I am scanning text in a PDF and reading it into memory using doc::getPageNthWord(). Reading the text from the file using the mark 1 mod 0 eyeball looks like this:
Greenpeace. 2012. Safeway charts new course for
sustainable tuna. www.greenpeace.org/usa/en/media-
Monterey Bay Aquarium. 2012a. Wild seafood issue:
(Please note that I am unable to determine how the PDF is causing the indent. I am using three spaces, but a hex editor...well read on, please).
Using the above function (i.e getPageNthWord()) the information comes in like this:
• Ł Ł • • Ł Ł • • Ł Ł • • Ł Ł •
Copying it to a text editor using the clipboard, it looks like this:
"Wild seafood issue:"
", OOHJDO AVKLQJ.
Can anyone suggest a possible solution to getting the text in a readable format?

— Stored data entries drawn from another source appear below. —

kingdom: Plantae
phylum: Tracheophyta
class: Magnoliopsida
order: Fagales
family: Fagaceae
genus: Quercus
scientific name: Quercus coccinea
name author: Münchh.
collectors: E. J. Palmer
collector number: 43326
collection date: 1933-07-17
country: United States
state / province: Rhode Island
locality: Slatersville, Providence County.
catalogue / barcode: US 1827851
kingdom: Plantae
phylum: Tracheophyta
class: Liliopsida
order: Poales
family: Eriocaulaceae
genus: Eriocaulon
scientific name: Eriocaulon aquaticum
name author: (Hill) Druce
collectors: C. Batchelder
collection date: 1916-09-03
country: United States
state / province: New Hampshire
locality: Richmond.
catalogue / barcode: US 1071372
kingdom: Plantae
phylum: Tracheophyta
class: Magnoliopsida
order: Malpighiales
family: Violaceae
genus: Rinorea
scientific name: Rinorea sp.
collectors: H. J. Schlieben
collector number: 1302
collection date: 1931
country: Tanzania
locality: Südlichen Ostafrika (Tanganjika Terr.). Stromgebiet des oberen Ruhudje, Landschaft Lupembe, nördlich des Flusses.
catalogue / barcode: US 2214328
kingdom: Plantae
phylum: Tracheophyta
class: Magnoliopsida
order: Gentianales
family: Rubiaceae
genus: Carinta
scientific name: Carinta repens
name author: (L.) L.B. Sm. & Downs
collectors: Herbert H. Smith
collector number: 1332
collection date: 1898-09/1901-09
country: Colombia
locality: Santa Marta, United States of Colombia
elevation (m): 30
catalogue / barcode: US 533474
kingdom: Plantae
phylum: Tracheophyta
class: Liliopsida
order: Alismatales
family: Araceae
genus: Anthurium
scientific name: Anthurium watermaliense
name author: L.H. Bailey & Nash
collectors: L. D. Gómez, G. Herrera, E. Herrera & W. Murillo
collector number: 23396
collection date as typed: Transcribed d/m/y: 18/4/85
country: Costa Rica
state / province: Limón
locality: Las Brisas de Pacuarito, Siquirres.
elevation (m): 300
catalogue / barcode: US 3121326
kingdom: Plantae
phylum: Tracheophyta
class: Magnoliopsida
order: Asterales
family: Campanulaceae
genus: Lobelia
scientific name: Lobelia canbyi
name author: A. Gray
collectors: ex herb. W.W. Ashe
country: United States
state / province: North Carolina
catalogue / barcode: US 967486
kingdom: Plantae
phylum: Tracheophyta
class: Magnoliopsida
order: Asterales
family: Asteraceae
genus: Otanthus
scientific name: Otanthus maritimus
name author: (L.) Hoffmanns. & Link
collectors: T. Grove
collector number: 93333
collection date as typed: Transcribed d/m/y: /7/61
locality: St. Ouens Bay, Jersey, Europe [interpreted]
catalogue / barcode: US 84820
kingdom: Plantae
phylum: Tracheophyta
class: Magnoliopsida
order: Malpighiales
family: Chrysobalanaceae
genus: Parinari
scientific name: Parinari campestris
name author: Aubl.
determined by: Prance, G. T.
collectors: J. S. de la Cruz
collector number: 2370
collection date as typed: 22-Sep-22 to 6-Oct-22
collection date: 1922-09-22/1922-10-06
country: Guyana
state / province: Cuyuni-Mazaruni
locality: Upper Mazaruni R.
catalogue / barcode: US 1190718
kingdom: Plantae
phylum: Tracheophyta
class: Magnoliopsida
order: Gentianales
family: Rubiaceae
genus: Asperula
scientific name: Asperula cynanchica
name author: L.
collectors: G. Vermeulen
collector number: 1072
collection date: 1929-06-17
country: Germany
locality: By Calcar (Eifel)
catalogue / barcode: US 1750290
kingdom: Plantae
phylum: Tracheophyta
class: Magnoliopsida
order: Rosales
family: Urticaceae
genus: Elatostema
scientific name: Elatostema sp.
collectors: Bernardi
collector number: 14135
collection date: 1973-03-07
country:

I have some additional information. When I copy the text to a programming editor I see the latter transformation. When I compare the text, letter for letter, each letter in the cryptic version has been reduced in value by 29 with a few exceptions; periods and forward slants do not seem to have been affected. Additionally, the letters f and i, when placed together, are interpreted as a single letter with an ascii version of 195.
I have looked at possible XOR/OR bit fiddling conversions, but have not been able to figure out what is causing the transformation (or causing the transformation to fail).